The fourth recognition: reconstructing low-level pixels still produces high-level features. Surprising but verified empirically: the encoder doesn’t get distracted by the pixel-prediction objective; it learns features that transfer to high-level tasks (classification, segmentation, detection). The intuition: to reconstruct, the encoder needs to know what’s in the image; to know what’s in the image, it learns object-level structure.
Key Sources
- mae-masked-autoencoders-scalable-vision-learners — the foundational paper
- satmae-pretraining-transformers-temporal-multispectral-satellite-imagery — adaptation to satellite imagery
- dino-self-supervised-vision-transformers — alternative SSL paradigm (contrastive); useful for comparison
Related Concepts
- self-supervised-learning — MIM is a major branch
- vision-transformer — the standard backbone
- patch-embeddings — what gets masked
- foundation-models — MIM is the dominant pretraining recipe for vision FMs
- geospatial-foundation-models — SatMAE etc. extend MIM to satellite domain
Open Questions
- Targets beyond pixels: BEiT-v2 reconstructs discrete tokens; HOG-MAE reconstructs HOG features. Which target is best? Pixels seem to work for natural images; semantic targets help for some downstream tasks.

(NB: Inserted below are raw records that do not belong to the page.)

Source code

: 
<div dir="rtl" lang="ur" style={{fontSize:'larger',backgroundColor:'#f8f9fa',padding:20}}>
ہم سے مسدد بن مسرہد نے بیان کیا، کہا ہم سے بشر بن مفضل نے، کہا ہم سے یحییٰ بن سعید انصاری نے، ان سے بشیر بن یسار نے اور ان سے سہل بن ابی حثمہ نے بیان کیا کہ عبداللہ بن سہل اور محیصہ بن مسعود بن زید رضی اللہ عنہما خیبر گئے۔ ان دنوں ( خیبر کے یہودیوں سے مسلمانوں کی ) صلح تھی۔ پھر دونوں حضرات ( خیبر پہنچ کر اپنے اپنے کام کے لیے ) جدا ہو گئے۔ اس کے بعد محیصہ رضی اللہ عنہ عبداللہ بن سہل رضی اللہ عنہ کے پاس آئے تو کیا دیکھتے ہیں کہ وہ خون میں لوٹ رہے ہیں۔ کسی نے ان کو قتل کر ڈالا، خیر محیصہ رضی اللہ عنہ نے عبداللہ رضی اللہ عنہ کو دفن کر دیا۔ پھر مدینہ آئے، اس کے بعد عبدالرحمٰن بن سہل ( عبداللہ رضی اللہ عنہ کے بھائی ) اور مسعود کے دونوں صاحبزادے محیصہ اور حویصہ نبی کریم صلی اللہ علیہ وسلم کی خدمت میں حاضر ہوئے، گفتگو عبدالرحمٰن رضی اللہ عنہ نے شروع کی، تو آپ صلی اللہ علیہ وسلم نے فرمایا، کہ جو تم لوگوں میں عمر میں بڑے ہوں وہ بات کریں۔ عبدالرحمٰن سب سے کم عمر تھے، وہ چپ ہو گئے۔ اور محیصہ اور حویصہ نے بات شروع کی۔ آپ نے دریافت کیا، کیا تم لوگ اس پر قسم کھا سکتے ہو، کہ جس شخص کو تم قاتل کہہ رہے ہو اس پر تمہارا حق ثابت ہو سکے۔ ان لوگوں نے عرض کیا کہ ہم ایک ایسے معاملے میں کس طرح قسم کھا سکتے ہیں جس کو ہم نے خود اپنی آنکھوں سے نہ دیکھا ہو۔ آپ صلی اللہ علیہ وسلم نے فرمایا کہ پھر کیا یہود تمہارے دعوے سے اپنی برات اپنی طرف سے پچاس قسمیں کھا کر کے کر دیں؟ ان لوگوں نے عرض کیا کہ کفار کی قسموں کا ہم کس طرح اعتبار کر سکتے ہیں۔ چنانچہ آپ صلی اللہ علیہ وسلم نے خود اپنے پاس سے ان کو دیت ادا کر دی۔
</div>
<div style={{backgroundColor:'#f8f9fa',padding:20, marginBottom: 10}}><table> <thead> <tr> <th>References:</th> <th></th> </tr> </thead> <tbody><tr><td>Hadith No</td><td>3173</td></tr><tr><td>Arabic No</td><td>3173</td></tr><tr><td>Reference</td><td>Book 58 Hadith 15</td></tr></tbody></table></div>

- Mask design: random vs structured (block masking, token-level smart masking). MAE uses random; some work suggests structured masks help.
- Combination with contrastive: hybrid methods (DINOv2, iBOT) combine MIM with contrastive losses. When does this help?
- Cross-modal MIM: how to mask in image-text or image-audio pairs? VideoMAE for video, AudioMAE for audio. The pattern generalizes.
- Inference cost: pretrained MAE encoders are ViT-Huge or larger. Distillation to smaller models is an active area.